▼
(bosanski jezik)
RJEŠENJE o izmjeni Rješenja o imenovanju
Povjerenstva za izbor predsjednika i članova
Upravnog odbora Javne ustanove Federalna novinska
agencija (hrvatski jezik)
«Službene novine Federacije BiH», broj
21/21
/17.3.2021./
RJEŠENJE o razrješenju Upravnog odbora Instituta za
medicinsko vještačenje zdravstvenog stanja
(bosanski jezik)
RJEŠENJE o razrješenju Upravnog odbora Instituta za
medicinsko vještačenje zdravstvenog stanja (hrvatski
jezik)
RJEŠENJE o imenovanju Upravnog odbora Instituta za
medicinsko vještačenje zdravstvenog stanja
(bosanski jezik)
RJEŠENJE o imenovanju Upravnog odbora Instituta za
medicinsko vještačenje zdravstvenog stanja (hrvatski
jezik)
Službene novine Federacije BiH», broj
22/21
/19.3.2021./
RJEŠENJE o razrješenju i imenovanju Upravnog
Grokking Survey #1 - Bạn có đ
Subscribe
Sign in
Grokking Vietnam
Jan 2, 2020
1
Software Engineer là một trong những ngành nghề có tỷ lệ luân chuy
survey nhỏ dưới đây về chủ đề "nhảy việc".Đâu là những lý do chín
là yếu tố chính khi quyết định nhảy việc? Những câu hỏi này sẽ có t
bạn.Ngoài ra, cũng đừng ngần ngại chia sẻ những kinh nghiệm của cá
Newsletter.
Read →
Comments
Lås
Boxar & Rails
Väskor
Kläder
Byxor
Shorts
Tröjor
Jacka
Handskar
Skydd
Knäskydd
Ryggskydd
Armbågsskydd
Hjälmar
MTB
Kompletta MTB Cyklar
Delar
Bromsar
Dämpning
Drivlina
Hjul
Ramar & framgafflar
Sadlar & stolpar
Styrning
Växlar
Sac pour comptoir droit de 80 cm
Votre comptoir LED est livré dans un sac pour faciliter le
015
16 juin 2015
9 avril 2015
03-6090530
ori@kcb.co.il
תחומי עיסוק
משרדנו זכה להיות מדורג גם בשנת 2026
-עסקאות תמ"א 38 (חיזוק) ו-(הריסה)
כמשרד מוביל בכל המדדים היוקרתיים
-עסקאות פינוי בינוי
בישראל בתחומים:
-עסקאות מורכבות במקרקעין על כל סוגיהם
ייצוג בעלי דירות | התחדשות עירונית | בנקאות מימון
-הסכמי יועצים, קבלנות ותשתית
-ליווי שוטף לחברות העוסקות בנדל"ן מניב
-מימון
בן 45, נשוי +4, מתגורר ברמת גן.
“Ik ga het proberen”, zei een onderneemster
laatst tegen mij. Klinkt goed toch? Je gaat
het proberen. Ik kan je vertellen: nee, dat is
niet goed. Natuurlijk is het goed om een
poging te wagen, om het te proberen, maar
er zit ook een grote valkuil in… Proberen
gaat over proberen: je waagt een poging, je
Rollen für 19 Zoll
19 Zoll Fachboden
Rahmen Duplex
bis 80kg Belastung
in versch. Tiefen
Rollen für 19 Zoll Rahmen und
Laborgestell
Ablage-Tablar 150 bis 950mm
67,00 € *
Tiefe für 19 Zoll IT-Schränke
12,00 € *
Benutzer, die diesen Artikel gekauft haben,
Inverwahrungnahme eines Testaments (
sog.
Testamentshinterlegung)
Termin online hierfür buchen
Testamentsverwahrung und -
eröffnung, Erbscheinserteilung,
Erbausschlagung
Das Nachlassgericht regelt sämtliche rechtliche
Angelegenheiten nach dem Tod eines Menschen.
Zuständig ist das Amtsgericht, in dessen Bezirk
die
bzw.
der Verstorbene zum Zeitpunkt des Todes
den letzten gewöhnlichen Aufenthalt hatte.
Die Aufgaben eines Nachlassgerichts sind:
▲
▼
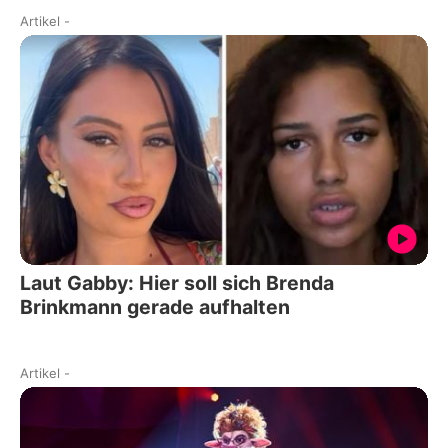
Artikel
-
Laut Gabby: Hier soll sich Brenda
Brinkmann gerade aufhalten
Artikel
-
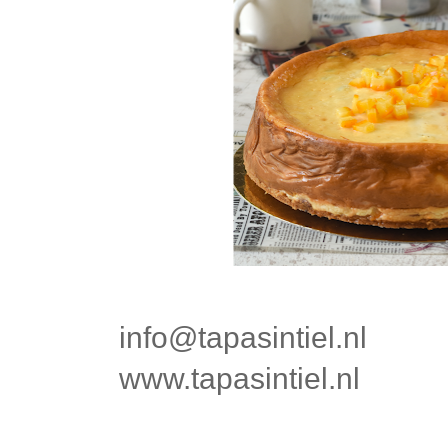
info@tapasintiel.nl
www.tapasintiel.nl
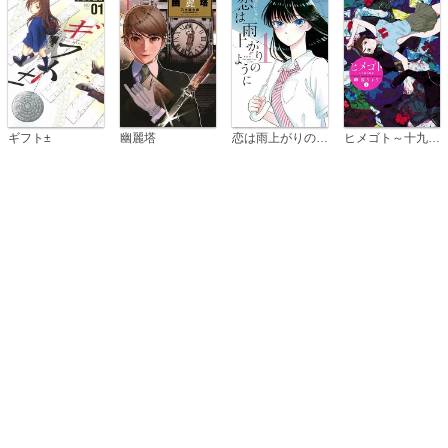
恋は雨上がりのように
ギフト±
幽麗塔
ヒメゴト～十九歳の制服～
▲
Your objective: Start at the line containing "info@tapasintiel.nl" and stop after the line containing "ヒメゴト～十九歳の制服～", and give those lines of the listing again with "www.tapasintiel.nl" switched to "www.tapasintiel.com" and nothing else changed. Leave the pictures out.

Response:
info@tapasintiel.nl
www.tapasintiel.com
恋は雨上がりのように
ギフト±
幽麗塔
ヒメゴト～十九歳の制服～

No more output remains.